■ **Exercise instructions**
In the listing below, the answer starts at the line that has "class too ?" and stops after the line that has "the advanced class."; please repeat that part exactly and nothing more.

■ **Extracted records**
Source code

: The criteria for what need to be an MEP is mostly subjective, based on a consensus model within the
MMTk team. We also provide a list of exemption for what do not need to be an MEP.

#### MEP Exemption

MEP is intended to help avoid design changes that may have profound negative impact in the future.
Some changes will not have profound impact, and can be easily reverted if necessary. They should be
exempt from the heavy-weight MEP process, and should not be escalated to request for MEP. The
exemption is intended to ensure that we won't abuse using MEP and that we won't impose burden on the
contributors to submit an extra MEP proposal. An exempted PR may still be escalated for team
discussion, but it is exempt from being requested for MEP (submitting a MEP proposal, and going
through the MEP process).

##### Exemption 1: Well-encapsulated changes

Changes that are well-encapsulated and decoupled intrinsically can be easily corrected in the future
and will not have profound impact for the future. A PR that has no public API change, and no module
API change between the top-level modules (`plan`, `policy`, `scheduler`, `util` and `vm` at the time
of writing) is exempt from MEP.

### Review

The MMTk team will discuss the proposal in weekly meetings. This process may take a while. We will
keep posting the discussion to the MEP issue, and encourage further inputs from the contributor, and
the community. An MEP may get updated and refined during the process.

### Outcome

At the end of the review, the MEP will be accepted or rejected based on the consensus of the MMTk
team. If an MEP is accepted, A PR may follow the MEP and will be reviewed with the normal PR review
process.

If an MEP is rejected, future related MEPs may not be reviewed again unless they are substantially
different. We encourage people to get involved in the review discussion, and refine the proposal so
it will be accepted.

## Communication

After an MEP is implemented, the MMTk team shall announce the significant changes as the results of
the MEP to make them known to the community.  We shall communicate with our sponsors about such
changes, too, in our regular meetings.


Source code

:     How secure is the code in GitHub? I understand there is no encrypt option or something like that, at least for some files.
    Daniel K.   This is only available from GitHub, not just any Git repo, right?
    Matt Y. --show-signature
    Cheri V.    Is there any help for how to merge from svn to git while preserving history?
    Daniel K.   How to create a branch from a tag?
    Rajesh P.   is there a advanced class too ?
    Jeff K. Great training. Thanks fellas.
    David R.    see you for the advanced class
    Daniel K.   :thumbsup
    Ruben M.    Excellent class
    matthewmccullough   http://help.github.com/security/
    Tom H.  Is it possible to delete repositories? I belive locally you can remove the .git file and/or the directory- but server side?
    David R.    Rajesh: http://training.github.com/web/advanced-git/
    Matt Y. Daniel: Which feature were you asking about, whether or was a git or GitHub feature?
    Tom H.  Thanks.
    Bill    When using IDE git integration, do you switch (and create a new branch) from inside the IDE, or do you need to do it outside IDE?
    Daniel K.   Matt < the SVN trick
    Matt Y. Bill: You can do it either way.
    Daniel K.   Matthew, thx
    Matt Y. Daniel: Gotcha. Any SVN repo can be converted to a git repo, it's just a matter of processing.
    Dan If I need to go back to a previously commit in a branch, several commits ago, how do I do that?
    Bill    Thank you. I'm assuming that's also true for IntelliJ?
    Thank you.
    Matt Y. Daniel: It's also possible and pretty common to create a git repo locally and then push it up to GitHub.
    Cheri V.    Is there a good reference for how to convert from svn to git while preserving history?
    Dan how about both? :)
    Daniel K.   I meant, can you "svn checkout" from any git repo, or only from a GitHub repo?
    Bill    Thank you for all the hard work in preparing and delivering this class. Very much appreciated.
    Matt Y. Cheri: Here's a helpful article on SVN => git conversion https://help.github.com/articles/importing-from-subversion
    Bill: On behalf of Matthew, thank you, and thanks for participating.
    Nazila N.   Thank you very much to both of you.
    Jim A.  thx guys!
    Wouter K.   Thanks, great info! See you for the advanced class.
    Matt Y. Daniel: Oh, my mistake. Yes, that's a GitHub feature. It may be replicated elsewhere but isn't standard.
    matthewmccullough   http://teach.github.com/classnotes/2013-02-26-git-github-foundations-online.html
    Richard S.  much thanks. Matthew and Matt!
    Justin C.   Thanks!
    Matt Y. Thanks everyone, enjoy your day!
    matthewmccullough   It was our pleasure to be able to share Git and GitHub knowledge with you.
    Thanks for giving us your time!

■ **Solution**
    Rajesh P.   is there a advanced class too ?
    Jeff K. Great training. Thanks fellas.
    David R.    see you for the advanced class
    Daniel K.   :thumbsup
    Ruben M.    Excellent class
    matthewmccullough   http://help.github.com/security/
    Tom H.  Is it possible to delete repositories? I belive locally you can remove the .git file and/or the directory- but server side?
    David R.    Rajesh: http://training.github.com/web/advanced-git/
    Matt Y. Daniel: Which feature were you asking about, whether or was a git or GitHub feature?
    Tom H.  Thanks.
    Bill    When using IDE git integration, do you switch (and create a new branch) from inside the IDE, or do you need to do it outside IDE?
    Daniel K.   Matt < the SVN trick
    Matt Y. Bill: You can do it either way.
    Daniel K.   Matthew, thx
    Matt Y. Daniel: Gotcha. Any SVN repo can be converted to a git repo, it's just a matter of processing.
    Dan If I need to go back to a previously commit in a branch, several commits ago, how do I do that?
    Bill    Thank you. I'm assuming that's also true for IntelliJ?
    Thank you.
    Matt Y. Daniel: It's also possible and pretty common to create a git repo locally and then push it up to GitHub.
    Cheri V.    Is there a good reference for how to convert from svn to git while preserving history?
    Dan how about both? :)
    Daniel K.   I meant, can you "svn checkout" from any git repo, or only from a GitHub repo?
    Bill    Thank you for all the hard work in preparing and delivering this class. Very much appreciated.
    Matt Y. Cheri: Here's a helpful article on SVN => git conversion https://help.github.com/articles/importing-from-subversion
    Bill: On behalf of Matthew, thank you, and thanks for participating.
    Nazila N.   Thank you very much to both of you.
    Jim A.  thx guys!
    Wouter K.   Thanks, great info! See you for the advanced class.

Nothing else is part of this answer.